# Task to complete:
In the news report on the North Lawrence Community Schools meeting, how many of the district's elementary schools does Ty Mungle say operate in deficit spending?

# Reading passage:
========================================

(BEDFORD) – The public got the opportunity to speak for or against three plans laid out by the North Lawrence Community Schools Visionary Committee Thursday night at the BNL Performing Arts Center.
Rick Roll, a consultant from ESolve Solutions Inc., opened the meeting describing the process of the Visionary Committee and how things will be handled during the public input session.
Ty Mungle then guided the public through some of the data and the current situation the North Lawrence School Corporation is in.
He said that the Visionary Committee’s purpose was “to best prepare our students; we must support our dedicated employees in maintaining an effective student to teacher ratio. We will increase support for right-sizing our school corporation in an expedited manner. This will address that five out of ten elementary schools operate in deficit spending while acknowledging the size of the school district and population trends, and state funding formula. Our vision is to support a community that is sustainable, healthy and viable.”
The strategies of the Visionary Committee include the following:
- Increase compensation for staff
- Provide opportunities for training and collaboration
- Close or consolidate schools to lower operating costs
- Keep class sizes small
- Connect industry with school
- Provide public information on the current status of NLCS
- Increase transparency and communication
- Provide equal opportunities to all students
The North Lawrence Community Schools development includes the following:
- Director of Personnel
- Director of Curriculum
- Director of Pathways
- Director of Business Services
- Director of Transportation
- Director of Food Services
- Director of Facilities
- Director of Communications
- Outside Consultants
These individuals all worked to provide data and information to the Visionary Committee to make some informed recommendations. In the Spring of 2019, the corporation started looking at the issues that were affecting every aspect of the corporation from compensation to the costs of each school.

========================================

# Record excerpts:

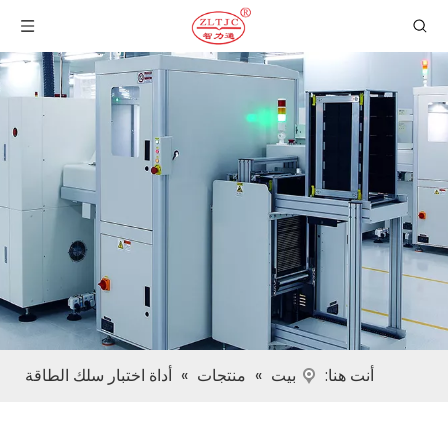
أنت هنا:
بيت
»
منتجات
»
أداة اختبار سلك الطاقة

========================================

# Expected output:
Five out of ten elementary schools.